Accountants ingesnoerd of zelfophanging?
Ruud Dekkers en Peter Veerman van PricewaterhouseCoopers komen in het Financieele Dagblad van 3 januari 2008 met een welkome en wel erg trage reactie op de kwestie van het fragiele bedrijfsmodel van accountantsorganisaties die wereldwijd onder één naam werken.
Traag, omdat in de meer dan tien sinds ik het onderwerp via een interview in the Financial Times voor het eerst aan de orde stelde, mijn stelling is beantwoord met stilzwijgen. Een zwijgen dat nu onder externe druk - Arnold Schilders recente observaties - doorbroken wordt. Maar vooral ook welkom, omdat het een mogelijkheid biedt de probleemdefinitie en mogelijke oplossingen in het algemeen belang - maar niet in de laatste plaats ook in het belang van de accountantsorganisaties zelve - bespreekbaar te maken.
Ik denk echter dat de bijdrage van Dekkers en Veerman begint met een verkeerde probleemstelling en, als ik het debat zo bezie, tevens eindigt met de verkeerde 'oplossing'.
- Schilder klaagt over te glossy verhalen in de transparantieverslagen van de accountantskantoren. Dat is een goed begin, maar niet het essentiële probleem: De syntax van deze transparantieverslagen vereist geen duidelijke minimum kwaliteitsverzekering van diegenen die onder een firmanaam opereren. Dat nodigt uit tot krenten uit de pap pikkende verslagen, zonder resultaatsverantwoording. (Niet zo heel anders overigens dan de verslagen van nationale en andere Centrale Banken, ECB, BIS, FSF etc., die nu ook niet bepaald op schuurpapier zijn geschreven en, zoals we nu weten, voerden tot dezelfde functionele geloofwaardigheidsvragen - kredietcrisis).
- Dekkers en Veerman wijzen met de vinger naar een gebrek aan internationale homogeniteit en flexibiliteit in regelgeving. Die maakt het voor accountantskantoren moeilijk om de one firm worldwide-suggestie die uitgaat van het gebruik van één firma-/brand-naam, daadwerkelijk inhoud te geven. Dat is deels waar, maar het is wel het paard achter de wagen spannen: Als de basisvoorwaarden voor het werken onder één naam niet aanwezig zijn - of dat nu interne of externe oorzaken heeft - moet je niet door een naamgeving suggereren dat dat wel het geval is.

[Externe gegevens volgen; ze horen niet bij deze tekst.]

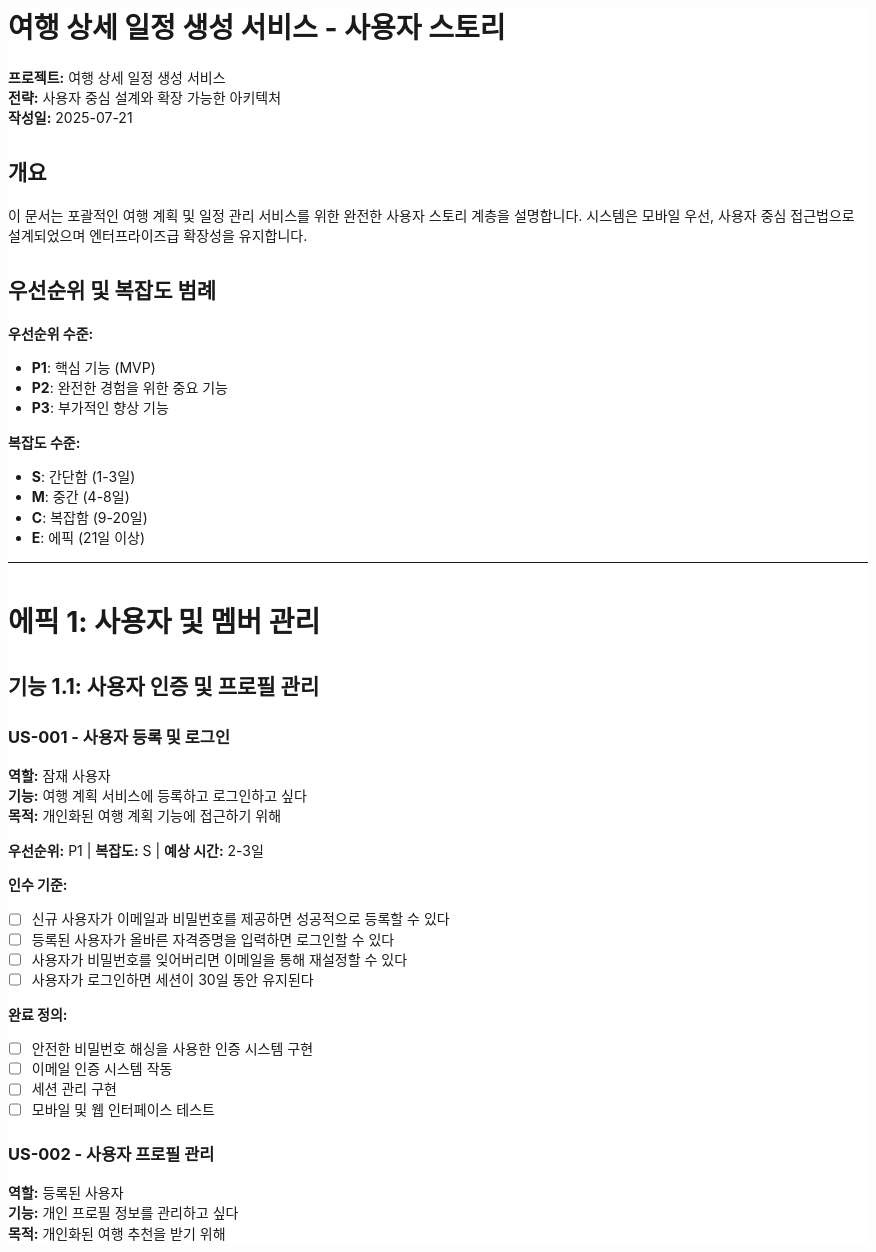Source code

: # 여행 상세 일정 생성 서비스 - 사용자 스토리

**프로젝트:** 여행 상세 일정 생성 서비스  
**전략:** 사용자 중심 설계와 확장 가능한 아키텍처  
**작성일:** 2025-07-21  

## 개요

이 문서는 포괄적인 여행 계획 및 일정 관리 서비스를 위한 완전한 사용자 스토리 계층을 설명합니다. 시스템은 모바일 우선, 사용자 중심 접근법으로 설계되었으며 엔터프라이즈급 확장성을 유지합니다.

## 우선순위 및 복잡도 범례

**우선순위 수준:**
- **P1**: 핵심 기능 (MVP)
- **P2**: 완전한 경험을 위한 중요 기능
- **P3**: 부가적인 향상 기능

**복잡도 수준:**
- **S**: 간단함 (1-3일)
- **M**: 중간 (4-8일)
- **C**: 복잡함 (9-20일)
- **E**: 에픽 (21일 이상)

---

# 에픽 1: 사용자 및 멤버 관리

## 기능 1.1: 사용자 인증 및 프로필 관리

### US-001 - 사용자 등록 및 로그인
**역할:** 잠재 사용자  
**기능:** 여행 계획 서비스에 등록하고 로그인하고 싶다  
**목적:** 개인화된 여행 계획 기능에 접근하기 위해

**우선순위:** P1 | **복잡도:** S | **예상 시간:** 2-3일

**인수 기준:**
- [ ] 신규 사용자가 이메일과 비밀번호를 제공하면 성공적으로 등록할 수 있다
- [ ] 등록된 사용자가 올바른 자격증명을 입력하면 로그인할 수 있다
- [ ] 사용자가 비밀번호를 잊어버리면 이메일을 통해 재설정할 수 있다
- [ ] 사용자가 로그인하면 세션이 30일 동안 유지된다

**완료 정의:**
- [ ] 안전한 비밀번호 해싱을 사용한 인증 시스템 구현
- [ ] 이메일 인증 시스템 작동
- [ ] 세션 관리 구현
- [ ] 모바일 및 웹 인터페이스 테스트

### US-002 - 사용자 프로필 관리
**역할:** 등록된 사용자  
**기능:** 개인 프로필 정보를 관리하고 싶다  
**목적:** 개인화된 여행 추천을 받기 위해
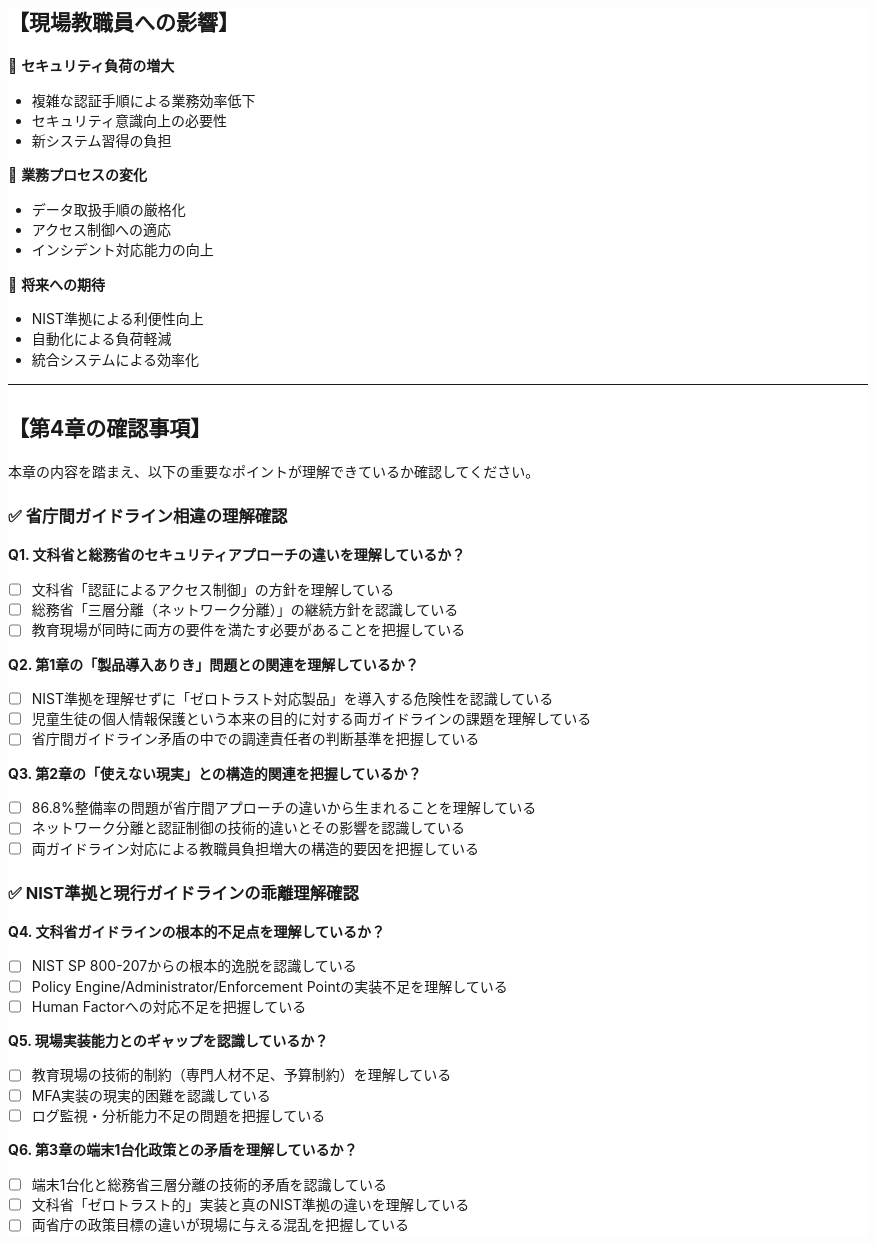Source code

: ## 【現場教職員への影響】

👥 **セキュリティ負荷の増大**
- 複雑な認証手順による業務効率低下
- セキュリティ意識向上の必要性
- 新システム習得の負担

👥 **業務プロセスの変化**
- データ取扱手順の厳格化
- アクセス制御への適応
- インシデント対応能力の向上

👥 **将来への期待**
- NIST準拠による利便性向上
- 自動化による負荷軽減
- 統合システムによる効率化

---

## 【第4章の確認事項】

本章の内容を踏まえ、以下の重要なポイントが理解できているか確認してください。

### ✅ 省庁間ガイドライン相違の理解確認

**Q1. 文科省と総務省のセキュリティアプローチの違いを理解しているか？**
- [ ] 文科省「認証によるアクセス制御」の方針を理解している
- [ ] 総務省「三層分離（ネットワーク分離）」の継続方針を認識している
- [ ] 教育現場が同時に両方の要件を満たす必要があることを把握している

**Q2. 第1章の「製品導入ありき」問題との関連を理解しているか？**
- [ ] NIST準拠を理解せずに「ゼロトラスト対応製品」を導入する危険性を認識している
- [ ] 児童生徒の個人情報保護という本来の目的に対する両ガイドラインの課題を理解している
- [ ] 省庁間ガイドライン矛盾の中での調達責任者の判断基準を把握している

**Q3. 第2章の「使えない現実」との構造的関連を把握しているか？**
- [ ] 86.8%整備率の問題が省庁間アプローチの違いから生まれることを理解している
- [ ] ネットワーク分離と認証制御の技術的違いとその影響を認識している
- [ ] 両ガイドライン対応による教職員負担増大の構造的要因を把握している

### ✅ NIST準拠と現行ガイドラインの乖離理解確認

**Q4. 文科省ガイドラインの根本的不足点を理解しているか？**
- [ ] NIST SP 800-207からの根本的逸脱を認識している
- [ ] Policy Engine/Administrator/Enforcement Pointの実装不足を理解している
- [ ] Human Factorへの対応不足を把握している

**Q5. 現場実装能力とのギャップを認識しているか？**
- [ ] 教育現場の技術的制約（専門人材不足、予算制約）を理解している
- [ ] MFA実装の現実的困難を認識している
- [ ] ログ監視・分析能力不足の問題を把握している

**Q6. 第3章の端末1台化政策との矛盾を理解しているか？**
- [ ] 端末1台化と総務省三層分離の技術的矛盾を認識している
- [ ] 文科省「ゼロトラスト的」実装と真のNIST準拠の違いを理解している
- [ ] 両省庁の政策目標の違いが現場に与える混乱を把握している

Bovendien zijn de redenen hiervoor niet alleen extern. Zie de recente afwijzing van de Nederlandse KPMG-partners om een Europese fusie te volgen. Deze interne koninkrijkjesmentaliteit beperkt zich niet alleen tot KPMG; alle grote kantoren lijden er onder.
Vandaar mijn jarenlange suggestie om alleen cliënten die bereid zijn onder bepaalde minimumvoorwaarden gecontroleerd te worden (IAS, IFRS, onbezoedeld) selectief te sieren met de globale naam, op basis van duidelijke kantoorspecifieke kwaliteitsbeheersstructuren. Of je kunt het risico nemen dat bepaalde partners of cliënten alleen maar goede sier gaan maken met de internationale naam. Maar moet de maatschappij daarvoor betalen in de vorm van aansprakelijkheidsbeperkingen?
Dit is een thema dat alle macroacteurs - bijvoorbeeld toezichthouders en hun toeleveranciers zoals accountants - zal blijven achtervolgen. En het zal een belangrijke drijver om het eigenbelang dat zich laat voelen in alle geledingen, uit te roken in het uiteindelijk voordeel van het publieke belang.
Maar voor het zover is zullen we nog velen de vingers zien verbranden. Jammer dat het kennelijk niet kan met vooruitzien en overeenkomstig handelen.